Un nuovo mezzo green per il servizio Auto Amica
Da oltre 13 anni, Auto Amica è al fianco di anziani, persone con disabilità e cittadini che necessitano di assistenza negli spostamenti. Il nuovo Fiat Ducato 35, conforme alla classe ambientale Euro 6, è in grado di trasportare fino a nove persone ed è dotato di pedana sollevatrice per carrozzine, garantendo un accesso sicuro e agevole per chi ha mobilità ridotta. L’acquisto, che ha comportato un investimento di oltre 65mila euro da parte del Comune di Desio, sostituisce un precedente furgone, ormai inaffidabile a causa di gravi problemi meccanici che rendevano le riparazioni antieconomiche.
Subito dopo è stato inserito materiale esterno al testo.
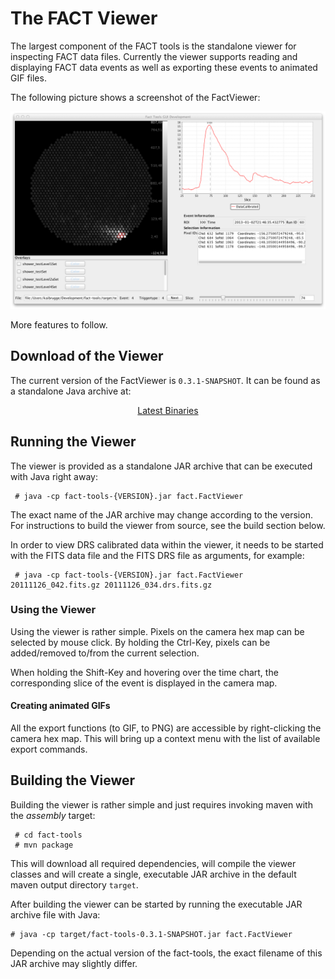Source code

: # The FACT Viewer

The largest component of the FACT tools is the standalone viewer for
inspecting FACT data files. Currently the viewer supports reading and
displaying FACT data events as well as exporting these events to
animated GIF files.

The following picture shows a screenshot of the FactViewer:
<div style="text-align: center;">
   <img src="images/fact-viewer-screen1.png" style="width:700px;" />
</div>

More features to follow.
    
## Download of the Viewer

The current version of the FactViewer is `0.3.1-SNAPSHOT`. It can be found
as a standalone Java archive at:
<div style="text-align: center;">
   <a href="./binaries">Latest Binaries</a>
</div>
    
## Running the Viewer

The viewer is provided as a standalone JAR archive that can be
executed with Java right away:

     # java -cp fact-tools-{VERSION}.jar fact.FactViewer
     
The exact name of the JAR archive may change according to the version.
For instructions to build the viewer from source, see the build section
below.

In order to view DRS calibrated data within the viewer, it needs to
be started with the FITS data file and the FITS DRS file as arguments,
for example:

     # java -cp fact-tools-{VERSION}.jar fact.FactViewer 20111126_042.fits.gz 20111126_034.drs.fits.gz


### Using the Viewer

Using the viewer is rather simple. Pixels on the camera hex map
can be selected by mouse click. By holding the Ctrl-Key, pixels can
be added/removed to/from the current selection.

When holding the Shift-Key and hovering over the time chart, the
corresponding slice of the event is displayed in the camera map.


#### Creating animated GIFs

All the export functions (to GIF, to PNG) are accessible by
right-clicking the camera hex map. This will bring up a context
menu with the list of available export commands.



## Building the Viewer

Building the viewer is rather simple and just requires invoking
maven with the *assembly* target:

     # cd fact-tools
     # mvn package
     
This will download all required dependencies, will compile the
viewer classes and will create a single, executable JAR archive
in the default maven output directory `target`.

After building the viewer can be started by running the executable
JAR archive file with Java:

    # java -cp target/fact-tools-0.3.1-SNAPSHOT.jar fact.FactViewer
    
Depending on the actual version of the fact-tools, the exact filename
of this JAR archive may slightly differ.
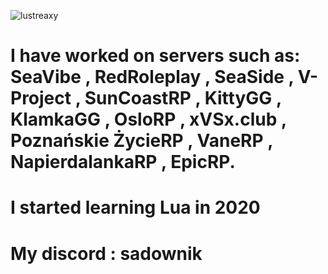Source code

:
<p align="left"> <img src="https://komarev.com/ghpvc/?username=lustreaxy&label=Profile%20views&color=0e75b6&style=flat" alt="lustreaxy" /> </p>

# I have worked on servers such as: SeaVibe , RedRoleplay , SeaSide , V-Project , SunCoastRP , KittyGG , KlamkaGG , OsloRP , xVSx.club , Poznańskie ŻycieRP , VaneRP , NapierdalankaRP , EpicRP.

# I started learning Lua in 2020

# My discord : sadownik

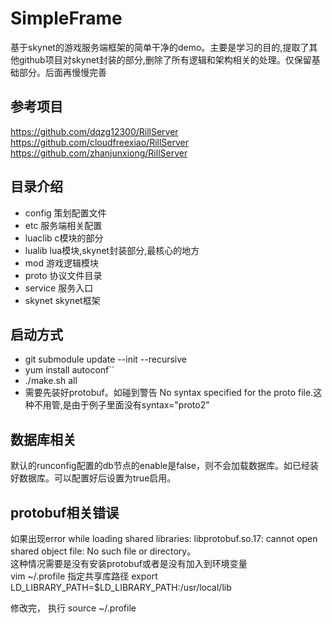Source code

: # SimpleFrame

基于skynet的游戏服务端框架的简单干净的demo。主要是学习的目的,提取了其他github项目对skynet封装的部分,删除了所有逻辑和架构相关的处理。仅保留基础部分。后面再慢慢完善

## 参考项目
https://github.com/dqzg12300/RillServer 
https://github.com/cloudfreexiao/RillServer 
https://github.com/zhanjunxiong/RillServer 

## 目录介绍
* config 策划配置文件
* etc 服务端相关配置
* luaclib c模块的部分
* lualib lua模块,skynet封装部分,最核心的地方
* mod 游戏逻辑模块
* proto 协议文件目录
* service 服务入口
* skynet skynet框架

## 启动方式
* git submodule update --init --recursive
* yum install autoconf``
* ./make.sh all
* 需要先装好protobuf。如碰到警告 No syntax specified for the proto file.这种不用管,是由于例子里面没有syntax="proto2"

## 数据库相关
默认的runconfig配置的db节点的enable是false，则不会加载数据库。如已经装好数据库。可以配置好后设置为true启用。

## protobuf相关错误
如果出现error while loading shared libraries: libprotobuf.so.17: cannot open shared object file: No such file or directory。  
这种情况需要是没有安装protobuf或者是没有加入到环境变量  
vim ~/.profile  指定共享库路径
export LD_LIBRARY_PATH=$LD_LIBRARY_PATH:/usr/local/lib  

修改完，  执行  source ~/.profile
Servizi per una comunità attiva
Nel 2025, grazie all’impegno di 60 volontari, il servizio ha garantito 3.450 trasporti per anziani e 5.600 per persone con disabilità, percorrendo complessivamente 246mila chilometri. Questi numeri evidenziano l’importanza dell’operato dei volontari dell’Associazione di Promozione Sociale Auto Amica, che ogni giorno organizzano accompagnamenti per persone anziane e adulti con disabilità, portandoli a centri diurni, strutture sanitarie e per il ritiro di terapie.
Le parole del sindaco Carlo Moscatelli
Il sindaco di Desio, Carlo Moscatelli, con delega ai Servizi Sociali, ha commentato così l’iniziativa:
“Il servizio Auto Amica diventa ancora più efficiente, permettendoci di dare risposte sempre più puntuali agli utenti. Questo investimento rappresenta un sostegno concreto a una realtà che da oltre 13 anni opera sulle nostre strade. Quando penso ai motivi di orgoglio di questa città, penso anche ai suoi volontari: il loro non è solo un aiuto pratico nelle commissioni quotidiane, ma spesso anche una parola, una presenza e un punto di riferimento per chi è solo o ha bisogno di attenzione. L’auspicio è che il loro esempio possa coinvolgere altri cittadini in nuovi percorsi di sussidiarietà e impegno sociale.”